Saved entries
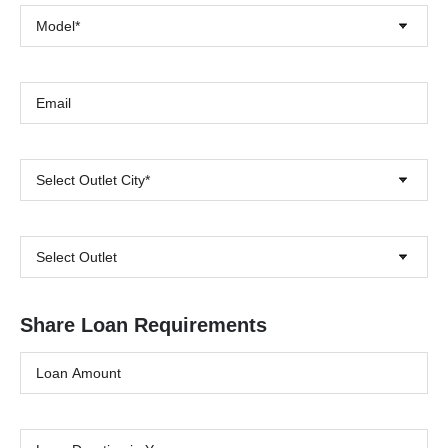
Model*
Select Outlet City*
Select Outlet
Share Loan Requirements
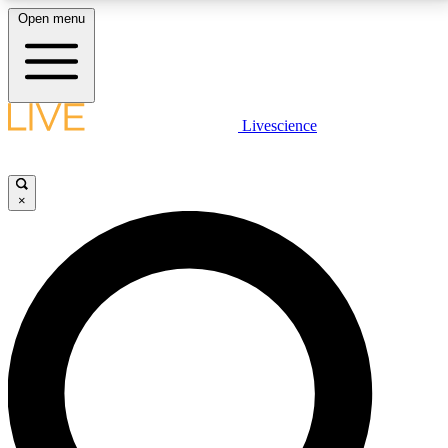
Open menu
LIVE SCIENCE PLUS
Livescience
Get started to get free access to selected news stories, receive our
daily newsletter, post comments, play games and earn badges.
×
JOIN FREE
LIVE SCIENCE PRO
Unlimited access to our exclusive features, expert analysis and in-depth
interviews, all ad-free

* * *

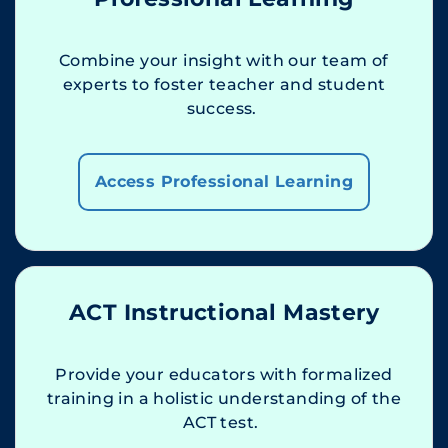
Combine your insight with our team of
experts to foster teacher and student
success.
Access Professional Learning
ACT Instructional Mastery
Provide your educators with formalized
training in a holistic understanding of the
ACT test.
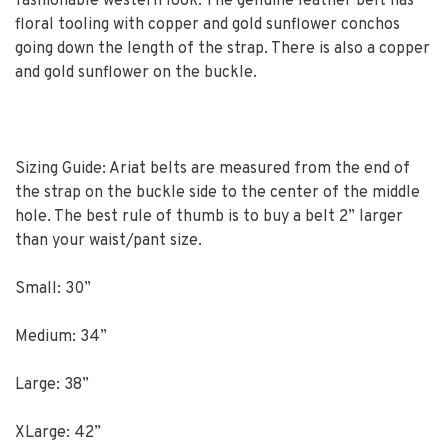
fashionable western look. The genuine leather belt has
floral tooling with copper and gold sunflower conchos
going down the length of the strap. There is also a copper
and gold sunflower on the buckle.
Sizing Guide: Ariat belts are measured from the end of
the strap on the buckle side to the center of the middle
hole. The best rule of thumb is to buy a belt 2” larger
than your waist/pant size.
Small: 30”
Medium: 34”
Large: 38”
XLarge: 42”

* * *

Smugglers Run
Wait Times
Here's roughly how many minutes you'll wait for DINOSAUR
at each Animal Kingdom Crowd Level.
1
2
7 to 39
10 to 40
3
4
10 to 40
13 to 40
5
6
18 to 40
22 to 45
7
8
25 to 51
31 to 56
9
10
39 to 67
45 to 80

THE TASK:
Return every line above in which the string "sunflower" occurs.

WRITTEN ANSWER:
floral tooling with copper and gold sunflower conchos
and gold sunflower on the buckle.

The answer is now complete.